Nevertheless, using Paul’s theory of Oregon cuisine, Oregon’s bounty of U-Pick produce farms, farm stands, and now CSA’s is an example of what we can do to promote our regional cuisine.  In short: if Oregon’s cuisine relies on its ingredients, then we need to make sure that those ingredients are available to both chefs and the public.  Paul is promoting the James Beard Public Market in downtown Portland precisely to encourage this farm-to-table, regional Oregon food system.

 


With this definition of Oregon cuisine in mind, through a truly Oregonian method, my parents recently acquired a beautiful, freshly-caught Chinook salmon.  Fishermen of the Yakama, Warm Springs, Nez Perce, Umatilla, and Chinook tribes in the mid 19th century signed a treaty with the US government so that they could maintain their right to fish their traditional waters for salmon and other fish.  Today, this fish is sold in parking lots up and down the Columbia River, most often at Cascade Locks under the Bridge of the Gods.

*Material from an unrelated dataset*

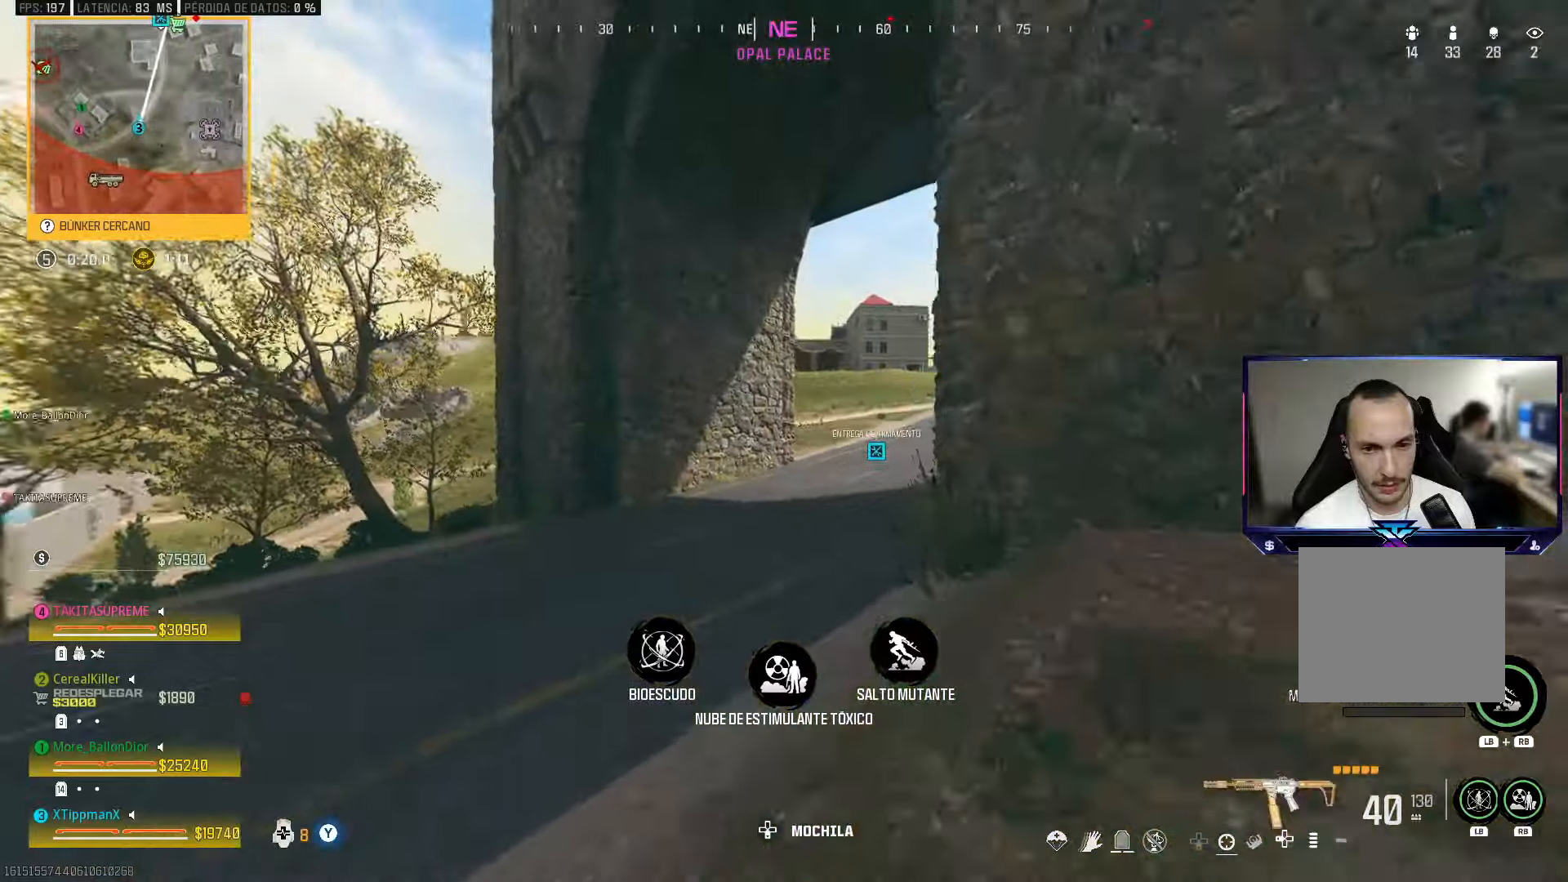
{"buttons": [], "left_stick": "up", "right_stick": "center", "events": [[83, "CIRCLE", "up"], [200, "CROSS", "down"], [333, "CROSS", "up"], [383, "TRIANGLE", "down"], [467, "TRIANGLE", "up"]]}
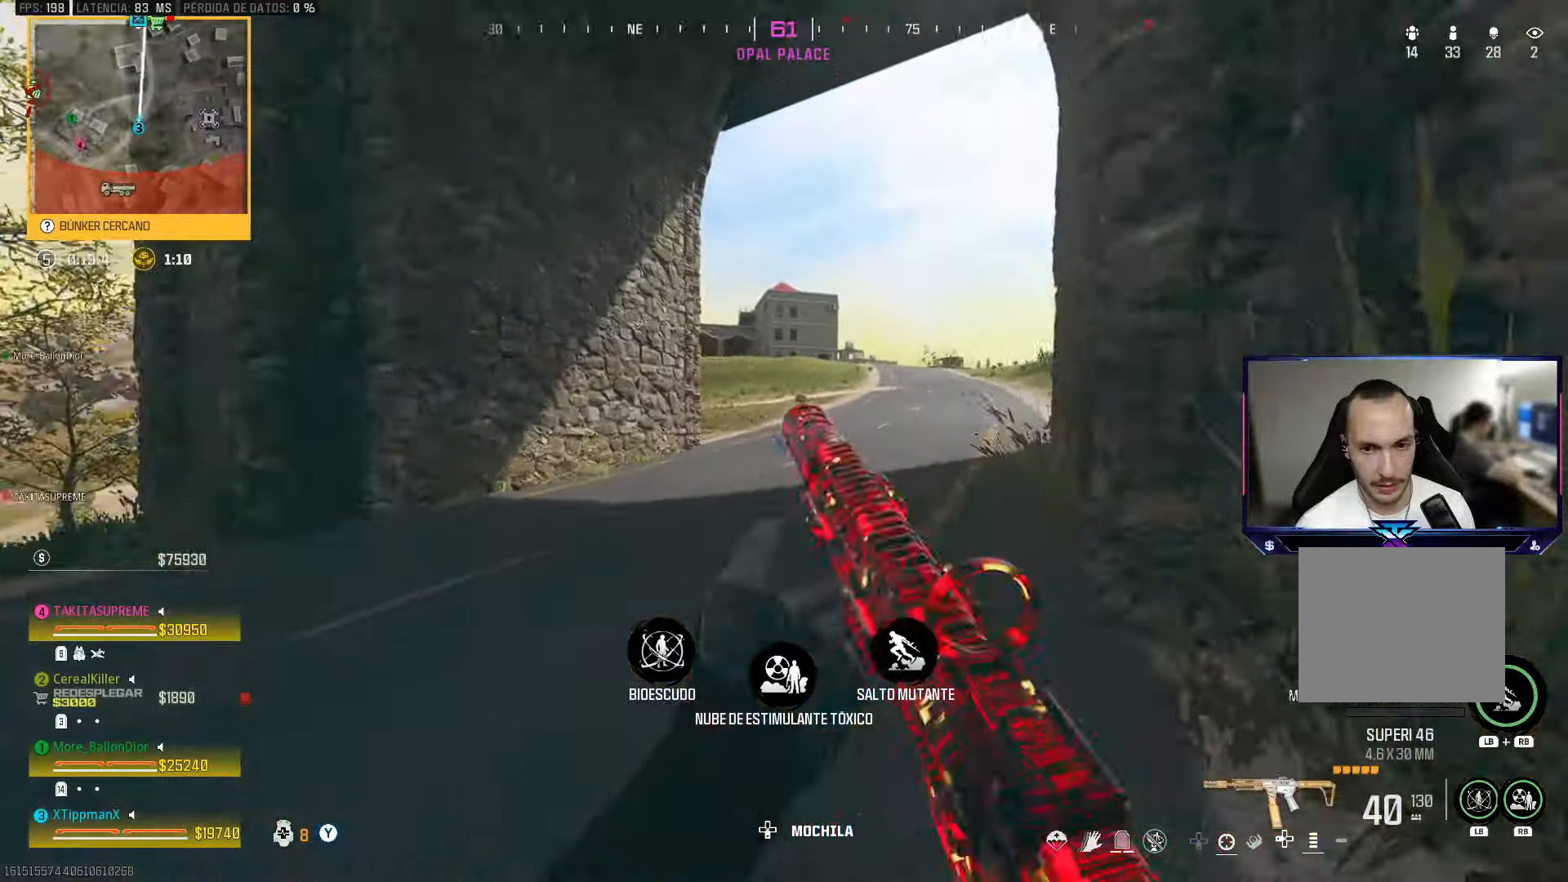
{"buttons": [], "left_stick": "up", "right_stick": "center", "events": [[33, "TRIANGLE", "down"], [100, "TRIANGLE", "up"]]}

The ten-pound fish was too much for my parents to eat in one go, so they portioned it and froze filets. To our delight, David and I now get to benefit from them.  Tonight, on the back deck, we enjoyed broiled salmon, lightly seasoned with olive oil, salt, and pepper and crispy brown on the edges.  I served it with sauteed zucchini and onion slices and some boiled potatoes tossed in butter and dill.  For the occasion, we opened a bottle of Hogue Cabernet Sauvignon, so you could argue that the majority of our meal came straight from the Columbia River Gorge.  It doesn’t get much more Oregonian than that!

 


Broiled Salmon Filet

Note: When picking out a salmon fillet at the fish counter, you want one preferably from the head (wider) section of the fish, which has more fat and therefore more flavor. Look for a fillet with thick white stripes of fat in between the pink flesh.  The pinker doesn’t necessarily mean better – most farmed salmon gets feed with pink food coloring in it.  Look for wild salmon if you can get it, which often will have a lighter-pink color compared to the farmed.

1 8 to 10-ounce fillet of salmon
1 Tbsp olive oil
salt and pepper to taste

1. Heat the broiler to high and place the rack in the middle of the oven. (Note: if you’re not sure how hot your broiler is, heat it to low – you can always turn it up if need be)

2. Wash the fillet and pat it dry with paper towels.

3. Line a cookie sheet with parchment paper or tin foil.  Place the salmon skin-side up and coat with half the olive oil and a sprinkling of salt and pepper.

4. Place in the heated oven for three minutes.  Check to see how it’s doing after a minute and a half and adjust the heat as necessary.  If after three minutes it looks half-way cooked and the skin is nice and crisp, flip it over.  Coat with the remaining olive oil and a dash of salt and pepper.  Cook for three more minutes.  Check to see if it’s done.  If not, adjust the heat if necessary and return to the oven to finish cooking.

5. Serve immediately.  If you don’t like the skin, you can easily lift the cooked salmon off and leave the skin on the parchment.  Otherwise, serve the salmon with the skin (which is very healthy and delicious).

Guten Appetit!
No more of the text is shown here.